Without shadow mounts, it will be hard to save predictable behaviour
for cases like this:

$ unshare --propagation private -m sh test.sh
+ mount -t tmpfs --make-shared zzzz A
+ mkdir A/a
+ mount -t tmpfs zzzz A/a
+ mount --bind A B
+ mount -t tmpfs zzzz B/a
+ grep zzzz
+ cat /proc/self/mountinfo
155 123 0:44 / /root/tmp/A rw,relatime shared:70 - tmpfs zzzz rw
156 155 0:45 / /root/tmp/A/a rw,relatime shared:71 - tmpfs zzzz rw
157 123 0:44 / /root/tmp/B rw,relatime shared:70 - tmpfs zzzz rw
158 157 0:46 / /root/tmp/B/a rw,relatime shared:72 - tmpfs zzzz rw
159 155 0:46 / /root/tmp/A/a rw,relatime shared:72 - tmpfs zzzz rw
+ umount B/a
+ grep zzzz
+ cat /proc/self/mountinfo
155 123 0:44 / /root/tmp/A rw,relatime shared:70 - tmpfs zzzz rw
156 155 0:45 / /root/tmp/A/a rw,relatime shared:71 - tmpfs zzzz rw
157 123 0:44 / /root/tmp/B rw,relatime shared:70 - tmpfs zzzz rw

X + a - a = X

Maybe we need to add another ID for propagated mounts and when we
do umount, we will detach only mounts with the same propagation id.
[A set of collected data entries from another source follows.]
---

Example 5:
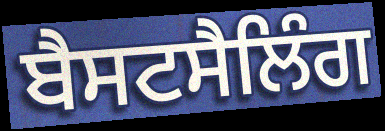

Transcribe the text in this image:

ਬੈਸਟਸੈਲਿੰਗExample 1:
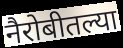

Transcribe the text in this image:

नैरोबीतल्या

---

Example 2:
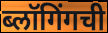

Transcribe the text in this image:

ब्लॉगिंगची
I support the idea to kill shadow mounts. I guess it will help us to
simplify algorithm of dumping and restoring a mount tree in CRIU.
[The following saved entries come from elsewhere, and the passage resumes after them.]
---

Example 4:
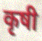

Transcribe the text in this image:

कृषी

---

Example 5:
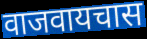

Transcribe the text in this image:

वाजवायचासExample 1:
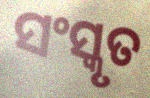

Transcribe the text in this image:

ସଂସ୍କୃତ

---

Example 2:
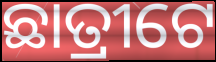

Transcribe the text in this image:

ଛାତ୍ରୀଟେ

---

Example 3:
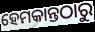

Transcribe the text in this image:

ହେମକାନ୍ତଠାରୁ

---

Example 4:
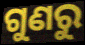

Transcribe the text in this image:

ଗୁଣରୁ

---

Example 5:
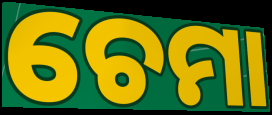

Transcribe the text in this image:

ଚେମାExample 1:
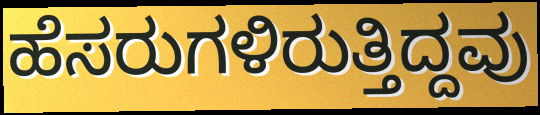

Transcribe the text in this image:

ಹೆಸರುಗಳಿರುತ್ತಿದ್ದವು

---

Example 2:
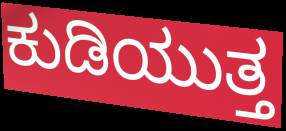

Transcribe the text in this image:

ಕುಡಿಯುತ್ತ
Currently it is a big pain for us.

> 
> I am busily verifying my patch to kill shadow mounts but the following
> patch is the minimal version.  As far as I can see propagate_one
> is the only place we create shadow mounts, and holding the
> namespace_lock over attach_recursive_mnt, propagate_mnt, and
> propgate_one is sufficient for that __lookup_mnt to be competely safe.
> 
> diff --git a/fs/pnode.c b/fs/pnode.c
> index 234a9ac49958..b14119b370d4 100644
> --- a/fs/pnode.c
> +++ b/fs/pnode.c
> @@ -217,6 +217,9 @@ static int propagate_one(struct mount *m)
>         /* skip if mountpoint isn't covered by it */
>         if (!is_subdir(mp->m_dentry, m->mnt.mnt_root))
>                 return 0;
> +       /* skip if mountpoint already has a mount on it */
> +       if (__lookup_mnt(&m->mnt, mp->m_dentry))
> +               return 0;
>         if (peers(m, last_dest)) {
>                 type = CL_MAKE_SHARED;
>         } else {
> 
> If you run with that patch you will see that there are go faster stripes.
> 
> Eric
>